Pour les utiliser correctement, voici une petite recette : mélangez 20 gouttes d’HE de ravintsara, 20 gouttes d’HE de d’eucalyptus radié, 20 gouttes d’HE de citron jaune. Déposez 3 gouttes de ce mélange sur un comprimé neutre 1 fois par jour 5 jour sur 7 le temps de l’épidémie. 

Mise en garde : avant toute utilisation, demandez conseil à votre pharmacien. L’efficacité des huiles essentielles contre le COVID-19 n’ont pas été prouvées, n’en consommez pas sans l’avis de votre médecin ou pharmacien.

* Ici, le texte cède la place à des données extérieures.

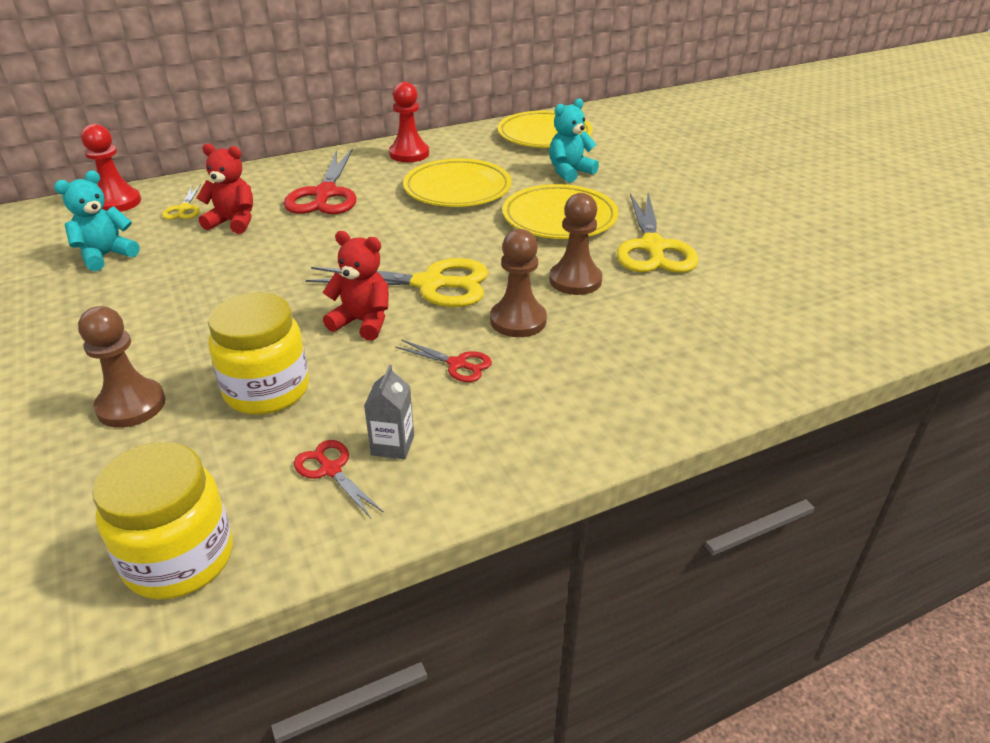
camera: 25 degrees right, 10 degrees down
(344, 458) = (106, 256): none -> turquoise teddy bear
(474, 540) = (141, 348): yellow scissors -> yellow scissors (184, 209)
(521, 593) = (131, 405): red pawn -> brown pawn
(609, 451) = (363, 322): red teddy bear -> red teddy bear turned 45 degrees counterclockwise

Comment se protéger face au Coronavirus Covid-19 ?

Pour rappel depuis le mois de janvier, le monde entier fait face à une pandémie causée par le Covid-19. Ce virus s’est très vite répandue sur tout le globe et continue de progresser. Pour lutter contre ce dernier, des mesures strictes ont été prises par le gouvernement. Voici un petit rappel des règles à respecter pour limiter la propagation de ce virus:

  • se laver les mains très régulièrement
  • tousser ou éternuer dans son coude ou dans un mouchoir
  • saluer sans se serrer la main
  • utiliser des mouchoirs à usage unique et les jeter
  • ne pas faire de rassemblements, limiter les déplacements et les contacts
  • se déplacer que pour aller au travail si le télétravail n’est pas possible, pour faire des achats de première nécessité dans les commerces de proximité autorisés, se rendre auprès d’un professionnel de santé, se déplacer pour la garde de ses enfants ou pour aider les personnes vulnérables 

Plus d’informations sur : https://www.gouvernement.fr/info-coronavirus

Attention ! “La prise d’anti-inflammatoires pourrait être un facteur d’aggravation de l’infection” a alerté le ministre des Solidarités et de la Santé, Olivier Véran. En effet, ces  médicaments pourraient atténuer l’inflammation et masquer les signes plus grave d’une infection et retarder le diagnostic et donc la prise en charge du patient. 

Conclusion

S’il est important de renforcer votre système immunitaire en cette période de pandémie, cela ne vous garantit pas une protection complète contre le Coronavirus Covid-19. 

La meilleure solution est de rester chez vous et de bien respecter les règles et les gestes barrières. Ainsi, le virus se répandra moins vite, et nous parviendrons plus rapidement à gagner ce combat.  

Comment renforcer son système immunitaire.